In regard to science much (as we have seen) has already been done; more is being done. How is it in regard to religion? What about mechanism there?


CHAPTER III

The religions of all nations are derived from each

nation's different reception of the poetic genius,

which is everywhere called the spirit of prophecy.

Blake.

The Christian has not escaped the dangers of the common lot. He too, despite his own contrary principles, has, from the beginning of the Christian Church, been tempted as we all are to trust to mechanism and even to sacrifice in its favour the powers of life. We ought not to be surprised; what else can reasonably be expected? A good machine, whether it be made of steel and brass, or of language, or of settled formulae and plans, or of any other product of life, is an admirable servant. It is convenient; it brings satisfaction to widespread and deeply-rooted needs of life itself. Moreover there is nothing mysterious (so it seems), or even problematic, about it. The plain man is not called upon to question or wonder or speculate in regard to anything behind it, any powers or vague connexions with powers, not understood. The good machine does what it has to do and there's an end of it. A man knows where he is when he has such a thing—or when it has him. There is even a sense of comfort and security in being ruled and cared for by it, as, for example, in the case of the machinery of a State.

In this difficult world there seems, indeed there is, need for something of the kind to supply a considerable part of our religious demand. We are social beings; we are, as we are beginning to see more plainly, brothers in a community; we must organize our religion as we organize everything else in which the community of persons has its common interest. And God, the Christian may say, and has said, would not leave us, has not left us, to uncertainty and to our questioning and wondering and speculative adventure. He has provided answers to our questions, facts in response to our wondering, an open view for our speculation. Or, to put it in another way, he has given us a 'plan' or 'scheme,' or an ecclesiastical apparatus, of salvation; he has revealed religious truth to us and marked out an established method of approaching him and securing our own safety in respect of his judgement and our destiny at his hands. Nothing of so great importance has been left, could have been left, in the hands of men, to find out or not find out—poor creatures that we are.

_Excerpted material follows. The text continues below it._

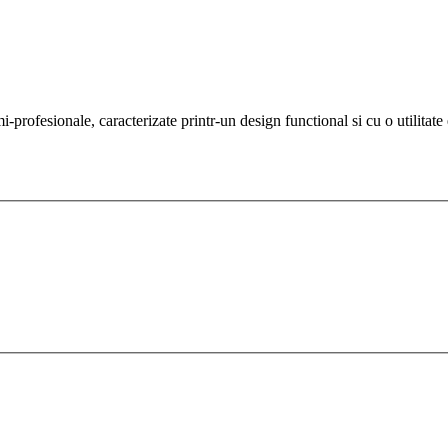
rofesionale, caracterizate printr-un design functional si cu o utilitate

Now, there is truth behind this, both as to the part of God and as to the part of man in the matter. We are social, we are brethren, we must organize. God, so all Christians say and many philosophers, no more leaves us to ourselves than he leaves to itself any part of his worlds. But Christians formally declare in their Creed that he is no machine-maker; he is Lord and Giver of Life. They complain, too, against science on the ground that (as they have come to believe) it must of its constant character set material mechanism above life in the order of the world. They are pledged to oppose this; and when they complain against science for a fault and failure which is soon—so many biologists and philosophers declare—to be a fault and a failure of the past, they are faithful to their pledge. But they are men, with the faults and failures of men. Habit has its snares for them; the complication of needs that meets them in their effort to maintain themselves, body, mind and spirit, in the world, entangles them. The short cut, the provided means, everything and anything that seems to make matters easy or safe—in short, the logical or legalistic or institutional machine—is attractive. And for most men this machine in any of its protean forms, is perhaps only the more attractive the more valued is the treasure it seems to ensure or to protect. The faith once for all delivered—how precious that is! Salvation in this world and the next—can anything be of greater import for man? Let us make these things secure, whatever else we risk. Only fools or the reckless would embrace chances of adventure where so much is at stake.